Last September, Swintayla Cash, USA champion captain of the Detroit Shock basketball team, after winning the 2003 WNBA championship trophy, sat down in the locker room and cried. Now, with a chance to go to the Athens Olympics, she revealed why.
Cash is a beautiful and talented young woman who rose from a life of poverty to success as a professional athlete. She has ambitions beyond the basketball court and wants to go into acting and modeling and does motivational speaking about “fighting through life's adversity.” Last week she made the U.S. Olympic team. She was born in 1979, six years after Roe v. Wade and her high-school-aged mother had agonized over whether to abort her. “There were 1,000 things going through my mind,” she said about the day last September when she was caught crying in the locker room, “My mom went through a whole ordeal about whether to have an abortion, or to keep me because she was a senior in high school.”
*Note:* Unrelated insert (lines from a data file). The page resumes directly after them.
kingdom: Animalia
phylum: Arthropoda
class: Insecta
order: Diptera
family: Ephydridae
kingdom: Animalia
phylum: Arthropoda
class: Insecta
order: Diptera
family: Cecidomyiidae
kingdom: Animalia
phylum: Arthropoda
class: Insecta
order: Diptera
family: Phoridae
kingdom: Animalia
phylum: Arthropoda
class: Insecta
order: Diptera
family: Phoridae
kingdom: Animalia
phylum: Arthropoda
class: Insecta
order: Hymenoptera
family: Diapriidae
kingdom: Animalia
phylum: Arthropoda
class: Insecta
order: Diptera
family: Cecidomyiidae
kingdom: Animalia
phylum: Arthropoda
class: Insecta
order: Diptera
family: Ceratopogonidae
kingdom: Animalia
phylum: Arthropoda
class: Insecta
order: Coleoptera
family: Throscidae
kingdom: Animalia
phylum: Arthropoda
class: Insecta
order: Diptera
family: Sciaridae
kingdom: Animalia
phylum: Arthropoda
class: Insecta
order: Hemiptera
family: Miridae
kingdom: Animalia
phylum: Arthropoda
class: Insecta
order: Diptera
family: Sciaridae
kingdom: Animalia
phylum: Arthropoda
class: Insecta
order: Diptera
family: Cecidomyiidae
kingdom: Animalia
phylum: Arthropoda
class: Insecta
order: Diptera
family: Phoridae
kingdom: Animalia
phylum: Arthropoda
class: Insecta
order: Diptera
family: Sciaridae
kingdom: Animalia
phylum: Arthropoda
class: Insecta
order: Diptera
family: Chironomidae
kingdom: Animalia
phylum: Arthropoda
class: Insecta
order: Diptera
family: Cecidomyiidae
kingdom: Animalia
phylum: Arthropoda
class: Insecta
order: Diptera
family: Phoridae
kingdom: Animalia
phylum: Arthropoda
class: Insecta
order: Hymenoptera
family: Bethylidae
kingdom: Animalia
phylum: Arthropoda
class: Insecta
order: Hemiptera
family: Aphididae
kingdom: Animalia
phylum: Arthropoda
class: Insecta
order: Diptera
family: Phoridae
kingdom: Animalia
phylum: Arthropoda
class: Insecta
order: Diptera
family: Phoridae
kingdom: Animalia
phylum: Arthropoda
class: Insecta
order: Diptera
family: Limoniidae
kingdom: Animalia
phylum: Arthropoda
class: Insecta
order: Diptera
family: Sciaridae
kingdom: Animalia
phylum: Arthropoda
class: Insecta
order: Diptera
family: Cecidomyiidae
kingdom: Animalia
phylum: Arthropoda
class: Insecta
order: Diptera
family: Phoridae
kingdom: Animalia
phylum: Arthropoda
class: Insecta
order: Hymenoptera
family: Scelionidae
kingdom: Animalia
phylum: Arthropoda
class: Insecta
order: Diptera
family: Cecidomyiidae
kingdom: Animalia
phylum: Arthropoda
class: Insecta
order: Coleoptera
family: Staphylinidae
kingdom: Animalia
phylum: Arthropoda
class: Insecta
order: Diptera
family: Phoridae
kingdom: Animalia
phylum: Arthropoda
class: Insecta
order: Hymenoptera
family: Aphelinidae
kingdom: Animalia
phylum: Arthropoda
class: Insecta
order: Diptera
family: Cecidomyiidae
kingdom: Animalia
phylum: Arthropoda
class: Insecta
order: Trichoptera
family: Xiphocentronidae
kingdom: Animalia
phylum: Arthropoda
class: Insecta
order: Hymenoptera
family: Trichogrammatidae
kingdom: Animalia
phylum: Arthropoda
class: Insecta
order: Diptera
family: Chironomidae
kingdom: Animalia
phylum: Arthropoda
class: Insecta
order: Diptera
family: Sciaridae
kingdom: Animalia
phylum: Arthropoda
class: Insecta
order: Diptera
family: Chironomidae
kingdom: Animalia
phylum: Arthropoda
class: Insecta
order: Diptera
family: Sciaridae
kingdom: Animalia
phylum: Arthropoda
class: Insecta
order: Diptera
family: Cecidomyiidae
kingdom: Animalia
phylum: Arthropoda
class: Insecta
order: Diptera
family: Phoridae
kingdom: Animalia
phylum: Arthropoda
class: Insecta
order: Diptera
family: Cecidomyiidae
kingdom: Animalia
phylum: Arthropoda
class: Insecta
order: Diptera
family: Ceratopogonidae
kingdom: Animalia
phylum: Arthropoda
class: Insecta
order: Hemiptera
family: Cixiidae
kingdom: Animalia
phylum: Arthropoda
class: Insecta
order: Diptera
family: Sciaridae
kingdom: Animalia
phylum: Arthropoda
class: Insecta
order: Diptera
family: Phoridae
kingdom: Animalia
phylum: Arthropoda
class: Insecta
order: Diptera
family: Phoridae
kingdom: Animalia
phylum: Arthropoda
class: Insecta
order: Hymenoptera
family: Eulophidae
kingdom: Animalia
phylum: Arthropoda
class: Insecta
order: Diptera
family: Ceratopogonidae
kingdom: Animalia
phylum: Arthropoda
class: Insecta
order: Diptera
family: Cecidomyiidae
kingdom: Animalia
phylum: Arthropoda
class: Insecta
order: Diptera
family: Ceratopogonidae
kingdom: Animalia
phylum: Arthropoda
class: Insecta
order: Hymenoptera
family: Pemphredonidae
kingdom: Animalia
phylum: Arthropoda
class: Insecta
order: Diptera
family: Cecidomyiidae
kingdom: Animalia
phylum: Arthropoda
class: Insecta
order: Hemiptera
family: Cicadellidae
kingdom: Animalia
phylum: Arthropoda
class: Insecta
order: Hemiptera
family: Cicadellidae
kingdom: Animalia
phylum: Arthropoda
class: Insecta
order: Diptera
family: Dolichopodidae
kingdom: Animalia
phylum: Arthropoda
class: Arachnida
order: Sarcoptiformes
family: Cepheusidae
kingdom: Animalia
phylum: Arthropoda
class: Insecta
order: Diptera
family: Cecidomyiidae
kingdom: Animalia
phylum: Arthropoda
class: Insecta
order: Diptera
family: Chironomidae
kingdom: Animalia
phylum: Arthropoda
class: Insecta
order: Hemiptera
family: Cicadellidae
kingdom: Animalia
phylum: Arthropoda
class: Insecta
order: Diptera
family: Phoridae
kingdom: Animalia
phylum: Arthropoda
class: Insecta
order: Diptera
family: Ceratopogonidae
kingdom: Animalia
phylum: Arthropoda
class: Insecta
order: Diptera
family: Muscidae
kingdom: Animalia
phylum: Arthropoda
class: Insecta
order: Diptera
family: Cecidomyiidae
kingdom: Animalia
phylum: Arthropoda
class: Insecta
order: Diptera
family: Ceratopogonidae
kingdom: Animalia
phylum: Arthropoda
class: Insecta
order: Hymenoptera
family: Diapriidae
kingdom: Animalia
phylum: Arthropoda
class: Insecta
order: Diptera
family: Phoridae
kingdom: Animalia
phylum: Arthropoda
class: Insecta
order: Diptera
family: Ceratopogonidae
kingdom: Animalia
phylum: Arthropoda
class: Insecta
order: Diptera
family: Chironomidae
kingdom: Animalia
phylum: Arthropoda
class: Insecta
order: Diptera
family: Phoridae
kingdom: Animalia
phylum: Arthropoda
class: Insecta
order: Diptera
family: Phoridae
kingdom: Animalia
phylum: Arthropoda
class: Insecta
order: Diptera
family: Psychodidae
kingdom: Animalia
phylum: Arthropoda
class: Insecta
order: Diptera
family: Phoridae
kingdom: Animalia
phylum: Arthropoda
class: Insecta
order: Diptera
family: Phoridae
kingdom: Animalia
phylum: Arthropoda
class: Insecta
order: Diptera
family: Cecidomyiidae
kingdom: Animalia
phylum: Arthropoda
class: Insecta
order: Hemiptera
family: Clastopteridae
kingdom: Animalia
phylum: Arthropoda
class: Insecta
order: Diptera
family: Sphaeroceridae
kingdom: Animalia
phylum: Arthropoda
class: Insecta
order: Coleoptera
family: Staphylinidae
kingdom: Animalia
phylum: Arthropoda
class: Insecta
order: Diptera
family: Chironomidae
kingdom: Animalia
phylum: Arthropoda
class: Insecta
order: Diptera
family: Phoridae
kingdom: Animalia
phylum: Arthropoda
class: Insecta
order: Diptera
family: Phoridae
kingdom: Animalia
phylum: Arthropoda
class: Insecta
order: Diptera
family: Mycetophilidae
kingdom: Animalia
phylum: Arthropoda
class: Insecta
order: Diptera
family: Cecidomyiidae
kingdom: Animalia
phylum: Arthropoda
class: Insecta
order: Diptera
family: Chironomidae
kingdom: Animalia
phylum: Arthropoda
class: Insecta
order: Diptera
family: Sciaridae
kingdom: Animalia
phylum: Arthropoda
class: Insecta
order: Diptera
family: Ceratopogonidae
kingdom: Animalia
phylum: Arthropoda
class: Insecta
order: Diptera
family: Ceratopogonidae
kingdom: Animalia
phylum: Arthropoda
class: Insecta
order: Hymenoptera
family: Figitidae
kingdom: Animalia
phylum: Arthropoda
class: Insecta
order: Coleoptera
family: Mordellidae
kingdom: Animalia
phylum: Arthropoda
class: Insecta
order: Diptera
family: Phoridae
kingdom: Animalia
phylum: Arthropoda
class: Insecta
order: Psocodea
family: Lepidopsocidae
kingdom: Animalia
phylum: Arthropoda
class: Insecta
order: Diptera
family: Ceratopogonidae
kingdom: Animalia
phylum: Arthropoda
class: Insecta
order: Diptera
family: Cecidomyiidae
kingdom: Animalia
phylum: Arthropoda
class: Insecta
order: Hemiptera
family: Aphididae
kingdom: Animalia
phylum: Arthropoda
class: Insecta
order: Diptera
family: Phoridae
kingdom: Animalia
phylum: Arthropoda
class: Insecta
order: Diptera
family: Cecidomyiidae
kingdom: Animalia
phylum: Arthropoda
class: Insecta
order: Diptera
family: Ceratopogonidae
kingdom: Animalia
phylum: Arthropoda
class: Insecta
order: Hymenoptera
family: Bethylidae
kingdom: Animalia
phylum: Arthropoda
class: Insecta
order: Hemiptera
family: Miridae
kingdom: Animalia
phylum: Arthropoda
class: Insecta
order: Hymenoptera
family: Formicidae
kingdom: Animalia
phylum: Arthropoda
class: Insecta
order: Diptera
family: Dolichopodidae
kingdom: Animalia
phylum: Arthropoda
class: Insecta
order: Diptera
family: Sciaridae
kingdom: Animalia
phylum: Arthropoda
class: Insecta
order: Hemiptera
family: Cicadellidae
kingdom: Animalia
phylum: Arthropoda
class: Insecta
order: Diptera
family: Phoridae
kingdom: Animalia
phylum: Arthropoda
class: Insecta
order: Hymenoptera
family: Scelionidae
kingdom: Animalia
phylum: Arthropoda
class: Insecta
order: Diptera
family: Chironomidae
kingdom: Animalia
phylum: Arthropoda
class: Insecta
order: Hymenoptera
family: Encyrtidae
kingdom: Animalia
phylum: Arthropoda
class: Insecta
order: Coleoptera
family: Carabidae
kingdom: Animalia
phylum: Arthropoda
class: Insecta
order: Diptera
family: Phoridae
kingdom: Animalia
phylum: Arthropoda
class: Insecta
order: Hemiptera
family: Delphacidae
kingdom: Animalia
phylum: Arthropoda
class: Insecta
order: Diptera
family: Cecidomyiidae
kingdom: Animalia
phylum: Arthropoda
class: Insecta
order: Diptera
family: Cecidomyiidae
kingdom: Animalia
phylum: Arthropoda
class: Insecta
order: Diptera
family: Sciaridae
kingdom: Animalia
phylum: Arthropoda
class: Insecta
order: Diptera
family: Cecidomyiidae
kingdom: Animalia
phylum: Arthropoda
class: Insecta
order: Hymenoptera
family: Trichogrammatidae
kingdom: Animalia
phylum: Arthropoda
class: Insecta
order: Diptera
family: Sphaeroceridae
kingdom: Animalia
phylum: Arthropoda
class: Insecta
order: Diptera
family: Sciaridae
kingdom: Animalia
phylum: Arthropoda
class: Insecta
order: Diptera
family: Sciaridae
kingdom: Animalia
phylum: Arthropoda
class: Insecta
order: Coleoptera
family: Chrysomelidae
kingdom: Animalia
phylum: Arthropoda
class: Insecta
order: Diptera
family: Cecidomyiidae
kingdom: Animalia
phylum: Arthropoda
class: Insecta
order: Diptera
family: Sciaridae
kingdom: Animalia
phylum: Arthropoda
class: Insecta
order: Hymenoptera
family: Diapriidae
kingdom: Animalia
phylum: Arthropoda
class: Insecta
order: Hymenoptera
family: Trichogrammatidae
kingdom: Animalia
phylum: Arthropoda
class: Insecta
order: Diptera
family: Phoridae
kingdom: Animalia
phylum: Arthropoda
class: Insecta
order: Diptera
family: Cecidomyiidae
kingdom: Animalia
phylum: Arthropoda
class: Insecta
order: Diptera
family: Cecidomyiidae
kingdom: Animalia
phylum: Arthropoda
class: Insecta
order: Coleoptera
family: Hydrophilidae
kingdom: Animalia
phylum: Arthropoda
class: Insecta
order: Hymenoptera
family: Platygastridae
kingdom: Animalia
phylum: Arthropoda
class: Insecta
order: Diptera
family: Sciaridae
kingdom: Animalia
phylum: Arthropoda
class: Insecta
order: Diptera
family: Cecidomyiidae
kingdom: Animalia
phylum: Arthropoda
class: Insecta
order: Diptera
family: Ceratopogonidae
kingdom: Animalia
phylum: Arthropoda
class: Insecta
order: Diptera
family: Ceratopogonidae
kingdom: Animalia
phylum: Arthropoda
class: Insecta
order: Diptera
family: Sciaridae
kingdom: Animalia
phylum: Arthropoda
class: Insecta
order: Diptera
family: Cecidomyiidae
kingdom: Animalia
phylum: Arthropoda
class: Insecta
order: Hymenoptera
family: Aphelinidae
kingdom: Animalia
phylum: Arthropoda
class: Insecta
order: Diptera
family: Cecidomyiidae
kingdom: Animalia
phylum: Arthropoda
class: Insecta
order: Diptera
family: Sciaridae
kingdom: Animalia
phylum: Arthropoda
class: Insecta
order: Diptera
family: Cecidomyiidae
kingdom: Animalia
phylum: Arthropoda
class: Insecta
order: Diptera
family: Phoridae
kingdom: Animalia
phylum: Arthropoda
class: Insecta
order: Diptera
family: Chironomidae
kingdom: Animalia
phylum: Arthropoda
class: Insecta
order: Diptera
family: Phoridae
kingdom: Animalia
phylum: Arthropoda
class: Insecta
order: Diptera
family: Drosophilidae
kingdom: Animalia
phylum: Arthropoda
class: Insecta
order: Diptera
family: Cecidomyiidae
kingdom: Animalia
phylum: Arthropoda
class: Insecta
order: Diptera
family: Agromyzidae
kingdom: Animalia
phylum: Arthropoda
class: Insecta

Staff at crisis pregnancy centers in the U.S. are well aware that abortion facilities set up shop in the poor subsidized housing neighborhoods and target vulnerable young girls with scare tactics about a life of unending poverty. Planned Parenthood founder Margaret Sanger made no secret of her intention to cleanse the U.S. of racially and economically “undesirable” people, especially African Americans, Jews, Catholics and Eastern Europeans.
Today, though only 14 percent of women in the U.S. of childbearing age are African American, up to 50% of all abortions were committed against African American women.
Cash's mother, Cynthia, says Swin is an inspiration to the children of their hometown, McKeesport, Pennsylvania. “Some of the kids that live in public housing look at her and see that you can achieve anything you want if you're willing to work hard,” she said. “We didn't have a whole lot but Swin never let that stop her.” Cash says of her mother, “Without her sacrifice, love and support I have no idea where I would be today. She is a phenomenal woman and mother but most of all she is my best friend.”